(Problem):
Rewrite the text in the rows below, replacing "scammer" with "con artist" and keeping everything else the same. Leave out the pictures.
"""
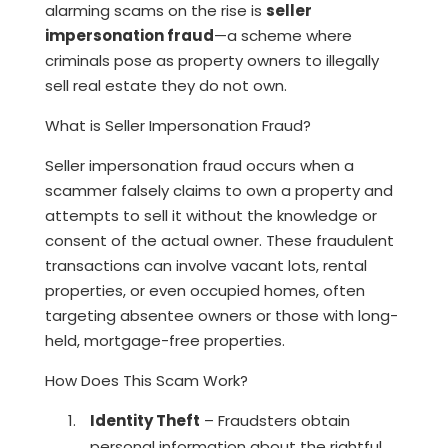
alarming scams on the rise is
seller
impersonation fraud
—a scheme where
criminals pose as property owners to illegally
sell real estate they do not own.
What is Seller Impersonation Fraud?
Seller impersonation fraud occurs when a
scammer falsely claims to own a property and
attempts to sell it without the knowledge or
consent of the actual owner. These fraudulent
transactions can involve vacant lots, rental
properties, or even occupied homes, often
targeting absentee owners or those with long-
held, mortgage-free properties.
How Does This Scam Work?
Identity Theft
– Fraudsters obtain
personal information about the rightful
"""
(Response for this exercise):
alarming scams on the rise is
seller
impersonation fraud
—a scheme where
criminals pose as property owners to illegally
sell real estate they do not own.
What is Seller Impersonation Fraud?
Seller impersonation fraud occurs when a
con artist falsely claims to own a property and
attempts to sell it without the knowledge or
consent of the actual owner. These fraudulent
transactions can involve vacant lots, rental
properties, or even occupied homes, often
targeting absentee owners or those with long-
held, mortgage-free properties.
How Does This Scam Work?
Identity Theft
– Fraudsters obtain
personal information about the rightful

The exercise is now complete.